Con el cambio de sede, el Ayuntamiento habría optado por llevar la celebración a la explanada de San Román, decisión que ya genera cuestionamientos entre habitantes y comerciantes de la zona.
Más allá del lugar donde se realizará la jarana, uno de los puntos que genera preocupación son las consecuencias que puede traer la concentración de personas, particularmente por el cierre de calles, la modificación de rutas y las afectaciones a la movilidad.
Los establecimientos comerciales también podrían resentir estos cambios, debido a una posible disminución del flujo vehicular y a las restricciones que implique el cierre de vialidades. De esta manera, mientras se preparan las actividades tradicionales, comerciantes y vecinos deberán considerar las repercusiones que pueda generar la realización del evento en esta nueva ubicación.
La Plaza de la República permanecerá sin la celebración que en años anteriores convirtió este espacio del Centro Histórico en punto de encuentro para la música y la danza peninsular.
A este escenario se suma la presencia del “Guardián de la Selva”, la monumental escultura de un jaguar colocada recientemente en la Plaza de la República y presentada por la gobernadora Layda Sansores como una obra vinculada con la identidad y la herencia maya.
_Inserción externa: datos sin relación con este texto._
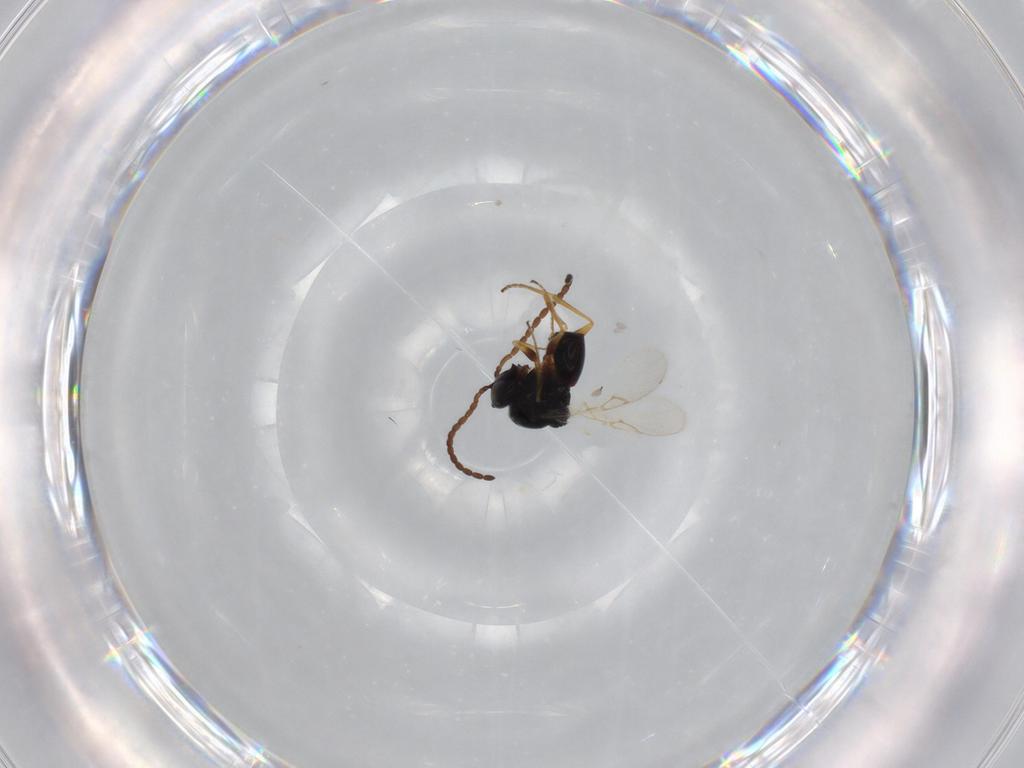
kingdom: Animalia
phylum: Arthropoda
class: Insecta
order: Hymenoptera
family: Figitidae
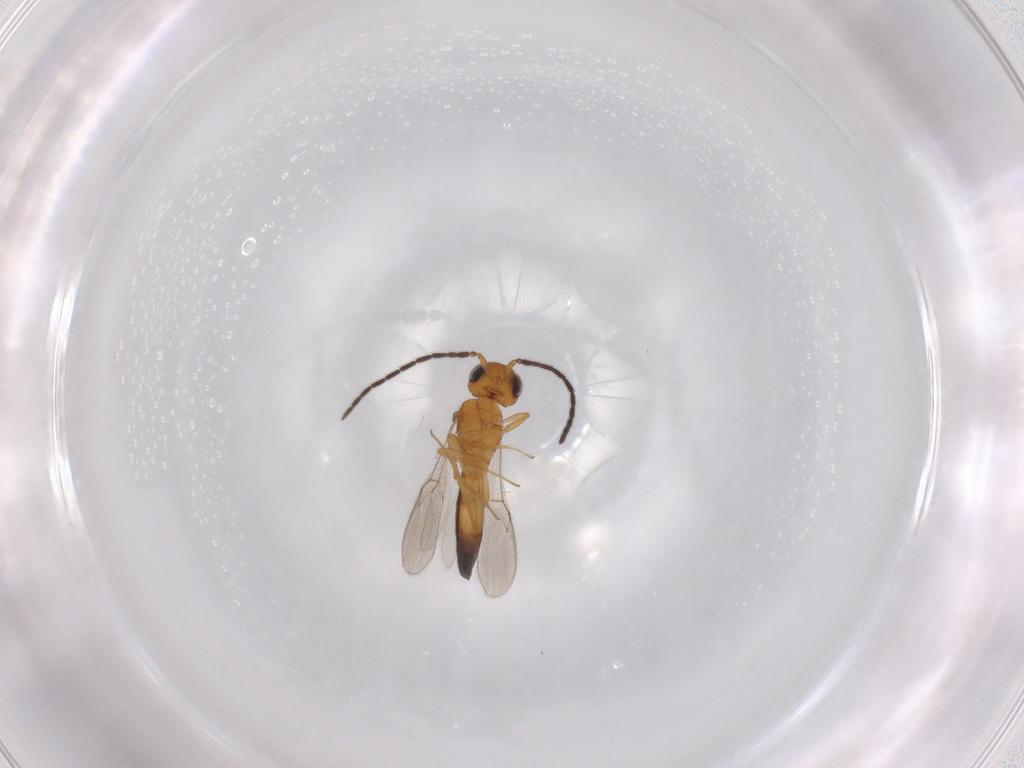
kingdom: Animalia
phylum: Arthropoda
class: Insecta
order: Hymenoptera
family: Scelionidae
La pieza fue develada después del Quinto Informe de Gobierno y posteriormente trascendió que habría representado un costo de 1.6 millones de pesos provenientes del erario, según información difundida a partir de las comparecencias del V Informe.
Así, mientras la Plaza de la República cuenta ahora con una escultura monumental cuyo costo habría ascendido a 1.6 millones de pesos, este año quedó fuera de la celebración que durante años la convirtió en escenario de la tradicional vaquería peninsular.
El cambio de sede mantiene abiertas diversas interrogantes sobre el proceso que llevó a tomar esta decisión. Entre ellas, quién autorizó la celebración, quién habría negado el uso de la Plaza de la República y bajo qué argumentos se determinó trasladarla a San Román.
En caso de que efectivamente haya existido una negativa oficial, también quedaría por conocer qué dependencia la emitió, cuáles fueron las razones y qué requisitos no se habrían cumplido.
Asimismo, sería necesario precisar si existió algún impedimento relacionado con seguridad, protección civil, movilidad o con el uso del espacio público.
Si el cambio de sede responde exclusivamente a cuestiones técnicas, corresponde a las autoridades explicar con claridad los motivos. Pero si detrás de la decisión existe una diferencia política entre el Gobierno del Estado y el Ayuntamiento, el asunto tendría una dimensión distinta.
Las tradiciones campechanas no deberían convertirse en moneda de cambio de las diferencias entre gobiernos. Los espacios públicos pertenecen a la ciudadanía y los permisos deben sujetarse a reglas y procedimientos, no a simpatías políticas.
Mientras tanto, entre la Plaza de la República que quedó fuera de la celebración, el traslado de la fiesta a San Román y las dudas que persisten sobre los permisos, la polémica continúa alrededor de una celebración que debería tener como eje principal la preservación de las tradiciones campechanas.